> Task
How many lines in the records below contain the string "istruzione"? Reply with the number alone.

Records from a dataset:
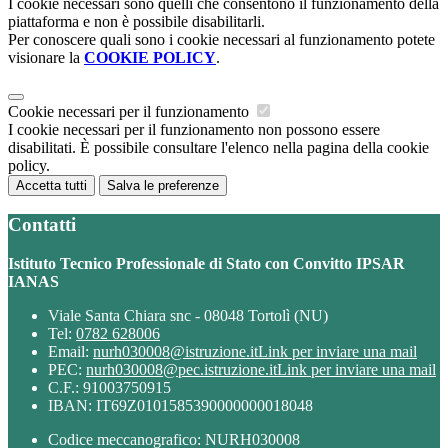
I cookie necessari sono quelli che consentono il funzionamento della
piattaforma e non è possibile disabilitarli.
Per conoscere quali sono i cookie necessari al funzionamento potete
visionare la
COOKIE POLICY
.
Cookie necessari per il funzionamento
I cookie necessari per il funzionamento non possono essere
disabilitati. È possibile consultare l'elenco nella pagina della cookie
policy.
Accetta tutti
Salva le preferenze
Contatti
Istituto Tecnico Professionale di Stato con Convitto IPSAR
IANAS
Viale Santa Chiara snc - 08048 Tortolì (NU)
Tel:
0782 628006
Email:
nurh030008@istruzione.it
Link per inviare una mail
PEC:
nurh030008@pec.istruzione.it
Link per inviare una mail
C.F.: 91003750915
IBAN: IT69Z0101585390000000018048
Codice meccanografico: NURH030008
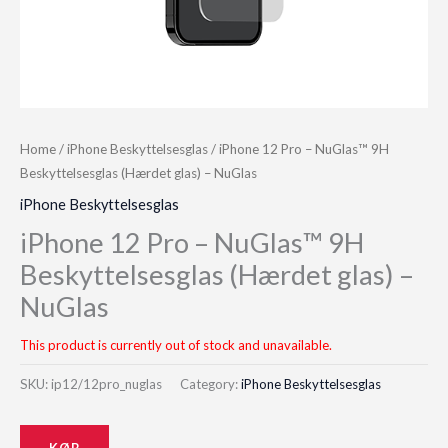
Home
/
iPhone Beskyttelsesglas
/ iPhone 12 Pro – NuGlas™ 9H
Beskyttelsesglas (Hærdet glas) – NuGlas
iPhone Beskyttelsesglas
iPhone 12 Pro – NuGlas™ 9H
Beskyttelsesglas (Hærdet glas) –
NuGlas
This product is currently out of stock and unavailable.
SKU:
ip12/12pro_nuglas
Category:
iPhone Beskyttelsesglas
KØB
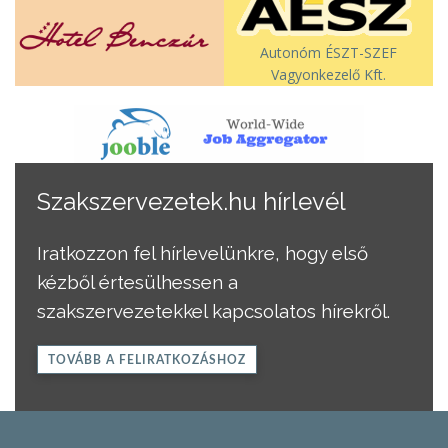
Autonóm ÉSZT-SZEF
Vagyonkezelő Kft.
Szakszervezetek.hu hírlevél
Iratkozzon fel hírlevelünkre, hogy első
kézből értesülhessen a
szakszervezetekkel kapcsolatos hírekről.
TOVÁBB A FELIRATKOZÁSHOZ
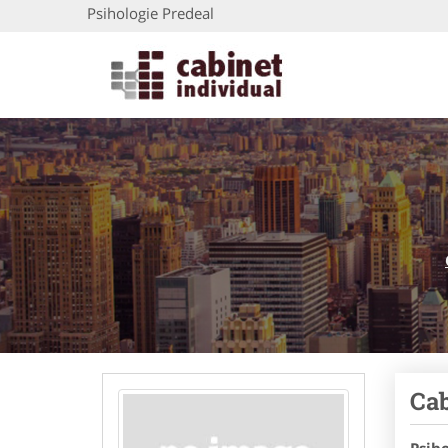
Psihologie Predeal
Cab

> Answer below
2